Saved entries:
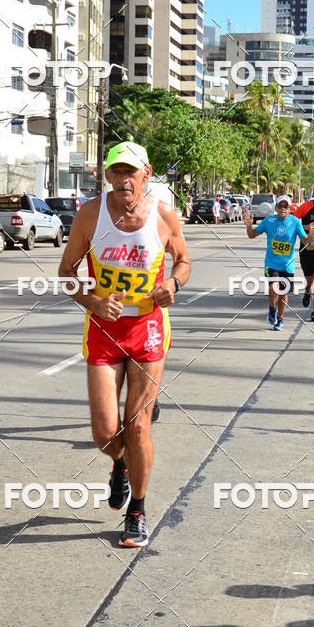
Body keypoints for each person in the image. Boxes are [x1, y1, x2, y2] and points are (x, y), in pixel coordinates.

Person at [59, 142, 190, 548]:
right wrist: (93, 300)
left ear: (147, 173)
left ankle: (137, 510)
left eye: (131, 171)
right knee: (104, 432)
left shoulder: (163, 215)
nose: (123, 179)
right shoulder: (91, 215)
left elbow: (184, 261)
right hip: (103, 329)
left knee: (137, 425)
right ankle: (119, 462)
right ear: (107, 174)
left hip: (148, 330)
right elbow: (66, 273)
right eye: (116, 171)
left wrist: (172, 283)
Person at [243, 195, 314, 331]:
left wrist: (311, 237)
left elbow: (305, 241)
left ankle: (280, 319)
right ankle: (272, 308)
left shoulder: (295, 222)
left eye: (286, 206)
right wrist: (249, 226)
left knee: (283, 293)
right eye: (280, 206)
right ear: (276, 208)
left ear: (290, 209)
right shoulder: (269, 221)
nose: (283, 208)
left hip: (287, 265)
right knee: (274, 287)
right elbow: (252, 235)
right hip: (271, 263)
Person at [294, 183, 314, 322]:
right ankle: (308, 290)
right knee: (310, 279)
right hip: (306, 248)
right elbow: (292, 222)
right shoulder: (307, 206)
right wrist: (306, 227)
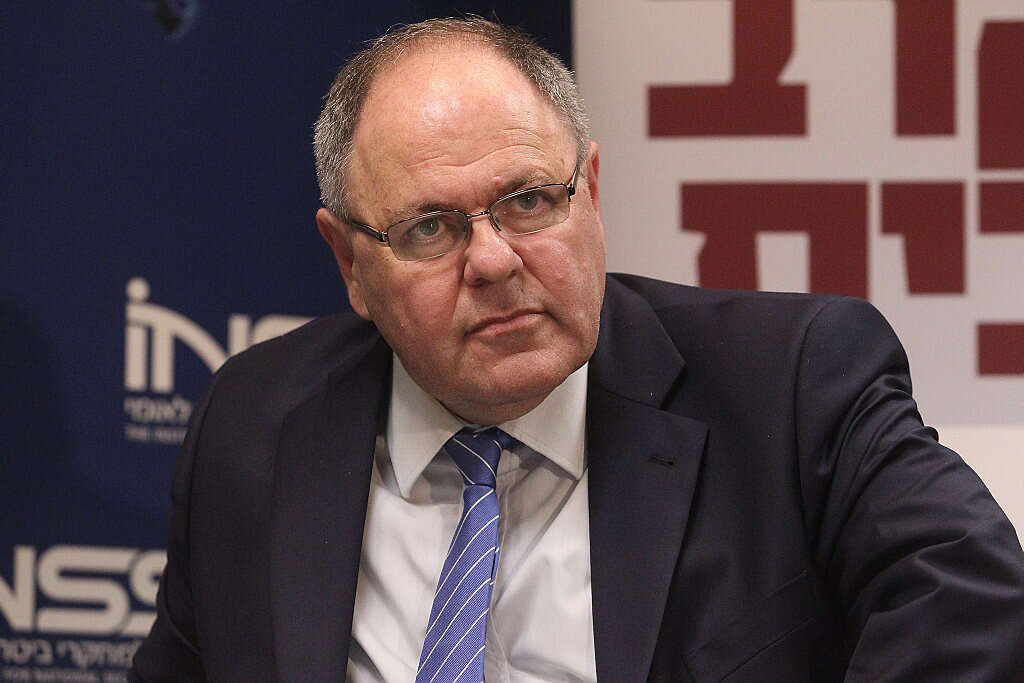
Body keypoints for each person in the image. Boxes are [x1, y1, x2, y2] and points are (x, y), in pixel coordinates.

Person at [130, 17, 1024, 683]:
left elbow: (974, 602)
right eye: (430, 227)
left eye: (528, 201)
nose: (493, 260)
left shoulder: (792, 382)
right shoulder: (255, 423)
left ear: (589, 191)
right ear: (351, 264)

## [Task requirements]
Starting at the line that contains "right knee: (104, 432)" and stopping after the line that contains "right knee: (310, 279)", write out every line exactly as it appears above, and no other line.

## [Answer section]
right knee: (104, 432)
left shoulder: (163, 215)
nose: (123, 179)
right shoulder: (91, 215)
left elbow: (184, 261)
right hip: (103, 329)
left knee: (137, 425)
right ankle: (119, 462)
right ear: (107, 174)
left hip: (148, 330)
right elbow: (66, 273)
right eye: (116, 171)
left wrist: (172, 283)
Person at [243, 195, 314, 331]:
left wrist: (311, 237)
left elbow: (305, 241)
left ankle: (280, 319)
right ankle: (272, 308)
left shoulder: (295, 222)
left eye: (286, 206)
right wrist: (249, 226)
left knee: (283, 293)
right eye: (280, 206)
right ear: (276, 208)
left ear: (290, 209)
right shoulder: (269, 221)
nose: (283, 208)
left hip: (287, 265)
right knee: (274, 287)
right elbow: (252, 235)
right hip: (271, 263)
Person at [294, 183, 314, 322]:
right ankle: (308, 290)
right knee: (310, 279)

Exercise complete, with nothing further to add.